Desafios à criatividade
A jornalista Marta Avancini recordou tempos em que intelectuais escreviam sobre educação nos jornais (anos 1930 e 40) e em que algumas dessas publicações mantinham editorias dedicadas ao tema, antes de citar estudo acadêmico que informa que a mídia tradicional aborda apenas tangencialmente a educação e que praticamente ignora assuntos como gênero e educação de jovens e adultos.

Marta Avancini: boas práticas escolares não são exceção. Raíssa Cesar / UFMG

Segundo Marta, que tem duas décadas de experiência na área e hoje orienta repórteres em pautas sobre educação – como integrante da Associação de Jornalistas de Educação (Jeduca) –, os profissionais não têm capacitação específica e não contam com o interesse dos editores. Ela citou ainda, como dificultadores do trabalho dos repórteres, a concentração da informação e o difícil acesso dos jornalistas a escolas e professores, que, muitas vezes, não têm liberdade de se expressar publicamente.
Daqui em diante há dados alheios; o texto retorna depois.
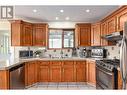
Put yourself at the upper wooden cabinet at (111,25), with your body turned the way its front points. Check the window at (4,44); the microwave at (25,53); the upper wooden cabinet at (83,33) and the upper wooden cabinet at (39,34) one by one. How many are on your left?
0

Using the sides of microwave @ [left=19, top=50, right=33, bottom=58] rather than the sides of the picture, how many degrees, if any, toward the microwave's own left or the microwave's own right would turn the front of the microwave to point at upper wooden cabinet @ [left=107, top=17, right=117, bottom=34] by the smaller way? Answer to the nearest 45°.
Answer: approximately 45° to the microwave's own left

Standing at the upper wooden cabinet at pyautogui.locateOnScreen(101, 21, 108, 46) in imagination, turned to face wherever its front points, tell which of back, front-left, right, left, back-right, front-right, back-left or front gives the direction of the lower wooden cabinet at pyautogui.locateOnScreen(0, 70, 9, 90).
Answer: front

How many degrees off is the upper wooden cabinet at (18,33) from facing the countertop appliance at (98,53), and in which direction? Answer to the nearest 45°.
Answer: approximately 45° to its left

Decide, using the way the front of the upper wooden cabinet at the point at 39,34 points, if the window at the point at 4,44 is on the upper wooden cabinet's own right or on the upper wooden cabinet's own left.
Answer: on the upper wooden cabinet's own right

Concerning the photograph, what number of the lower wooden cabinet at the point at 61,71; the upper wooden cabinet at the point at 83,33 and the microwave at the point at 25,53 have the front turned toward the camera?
3

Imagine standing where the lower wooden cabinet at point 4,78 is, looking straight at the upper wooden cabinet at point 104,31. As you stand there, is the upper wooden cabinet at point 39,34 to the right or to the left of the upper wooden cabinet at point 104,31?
left

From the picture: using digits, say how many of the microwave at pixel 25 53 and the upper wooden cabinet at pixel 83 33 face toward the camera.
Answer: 2

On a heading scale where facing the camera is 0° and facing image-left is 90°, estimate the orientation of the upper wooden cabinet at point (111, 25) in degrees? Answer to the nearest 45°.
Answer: approximately 45°

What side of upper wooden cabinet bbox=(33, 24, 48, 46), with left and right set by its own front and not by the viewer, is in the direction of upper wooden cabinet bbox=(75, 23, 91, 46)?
left

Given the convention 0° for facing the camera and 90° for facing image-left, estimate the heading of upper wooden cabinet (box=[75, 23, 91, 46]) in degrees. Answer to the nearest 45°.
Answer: approximately 0°

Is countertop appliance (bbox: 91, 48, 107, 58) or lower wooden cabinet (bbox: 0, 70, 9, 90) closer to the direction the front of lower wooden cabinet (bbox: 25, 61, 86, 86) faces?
the lower wooden cabinet

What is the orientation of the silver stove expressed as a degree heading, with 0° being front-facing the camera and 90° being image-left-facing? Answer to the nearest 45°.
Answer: approximately 45°

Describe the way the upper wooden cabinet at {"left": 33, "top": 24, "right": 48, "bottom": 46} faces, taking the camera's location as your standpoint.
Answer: facing the viewer

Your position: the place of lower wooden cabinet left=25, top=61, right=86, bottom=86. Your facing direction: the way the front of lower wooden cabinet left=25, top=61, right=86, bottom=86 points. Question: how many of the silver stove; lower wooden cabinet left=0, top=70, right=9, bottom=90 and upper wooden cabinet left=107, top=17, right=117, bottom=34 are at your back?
0

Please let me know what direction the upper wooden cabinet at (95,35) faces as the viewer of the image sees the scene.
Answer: facing the viewer and to the left of the viewer
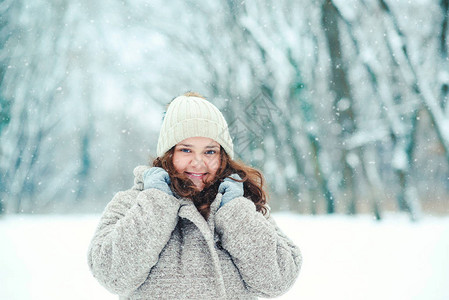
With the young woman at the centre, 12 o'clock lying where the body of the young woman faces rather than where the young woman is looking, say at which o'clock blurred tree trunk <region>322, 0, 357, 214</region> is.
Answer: The blurred tree trunk is roughly at 7 o'clock from the young woman.

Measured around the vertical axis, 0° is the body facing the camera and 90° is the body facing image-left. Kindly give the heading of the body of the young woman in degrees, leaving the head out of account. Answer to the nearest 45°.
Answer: approximately 0°
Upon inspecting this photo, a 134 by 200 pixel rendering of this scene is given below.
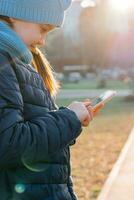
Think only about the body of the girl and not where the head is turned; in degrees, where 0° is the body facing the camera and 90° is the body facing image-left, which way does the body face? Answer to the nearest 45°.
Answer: approximately 270°

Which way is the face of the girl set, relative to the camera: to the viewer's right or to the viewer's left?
to the viewer's right
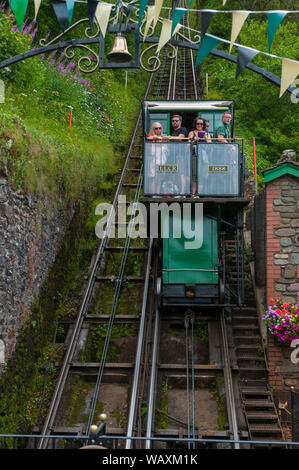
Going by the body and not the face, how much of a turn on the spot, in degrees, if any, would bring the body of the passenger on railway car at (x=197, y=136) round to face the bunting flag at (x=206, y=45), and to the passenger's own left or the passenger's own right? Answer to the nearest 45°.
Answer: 0° — they already face it

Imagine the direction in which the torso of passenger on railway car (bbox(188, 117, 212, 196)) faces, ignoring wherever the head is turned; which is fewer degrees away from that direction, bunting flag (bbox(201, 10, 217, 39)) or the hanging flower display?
the bunting flag

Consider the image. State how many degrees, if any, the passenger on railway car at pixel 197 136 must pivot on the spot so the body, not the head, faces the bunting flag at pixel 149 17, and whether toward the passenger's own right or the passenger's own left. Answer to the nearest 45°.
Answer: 0° — they already face it

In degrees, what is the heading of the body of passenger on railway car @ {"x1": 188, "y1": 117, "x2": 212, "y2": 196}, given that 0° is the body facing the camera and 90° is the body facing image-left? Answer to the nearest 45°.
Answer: approximately 0°

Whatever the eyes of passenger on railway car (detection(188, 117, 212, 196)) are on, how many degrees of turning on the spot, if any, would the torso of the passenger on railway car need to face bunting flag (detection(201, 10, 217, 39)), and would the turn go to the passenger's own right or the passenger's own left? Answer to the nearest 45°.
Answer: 0° — they already face it

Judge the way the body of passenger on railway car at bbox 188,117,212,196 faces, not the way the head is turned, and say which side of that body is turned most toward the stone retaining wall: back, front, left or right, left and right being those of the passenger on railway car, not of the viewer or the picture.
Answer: right

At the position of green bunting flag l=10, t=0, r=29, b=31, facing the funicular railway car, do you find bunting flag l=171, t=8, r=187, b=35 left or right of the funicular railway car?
right

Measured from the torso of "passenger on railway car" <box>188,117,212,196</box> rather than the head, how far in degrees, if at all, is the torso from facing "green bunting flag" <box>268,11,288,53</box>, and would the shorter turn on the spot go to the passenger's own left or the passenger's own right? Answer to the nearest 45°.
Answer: approximately 45° to the passenger's own left

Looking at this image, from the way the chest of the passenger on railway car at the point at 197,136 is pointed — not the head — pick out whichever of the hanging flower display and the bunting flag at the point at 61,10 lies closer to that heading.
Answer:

“Os jornalistas devem usar esses obstáculos como desafios à criatividade. É preciso procurar novas fontes, buscar o aprofundamento nas questões importantes e reconhecer que as boas práticas escolares não são exceção”, disse Marta Avancini. Ela destacou o trabalho desenvolvido pela Jeduca, que produz material de referência, promove webinars, mantém uma rede de discussão on-line e atua em faculdades de jornalismo.

Ao comentar as participações dos debatedores, Luciano Mendes afirmou que o fim das editorias dedicadas e a distância dos jornalistas com relação à educação podem estar associados ao afastamento da escola pública por parte das camadas médias da população. “Além disso, nas escolas de Comunicação, educação não é um problema e há pouca interface com as faculdades de Educação”, disse Mendes. Ele acrescentou que um certo desinteresse dos professores das universidades pelo debate público tem a ver, entre outros fatores, com o fato de que a pesquisa captura, cada vez mais, os docentes, em busca de reconhecimento acadêmico.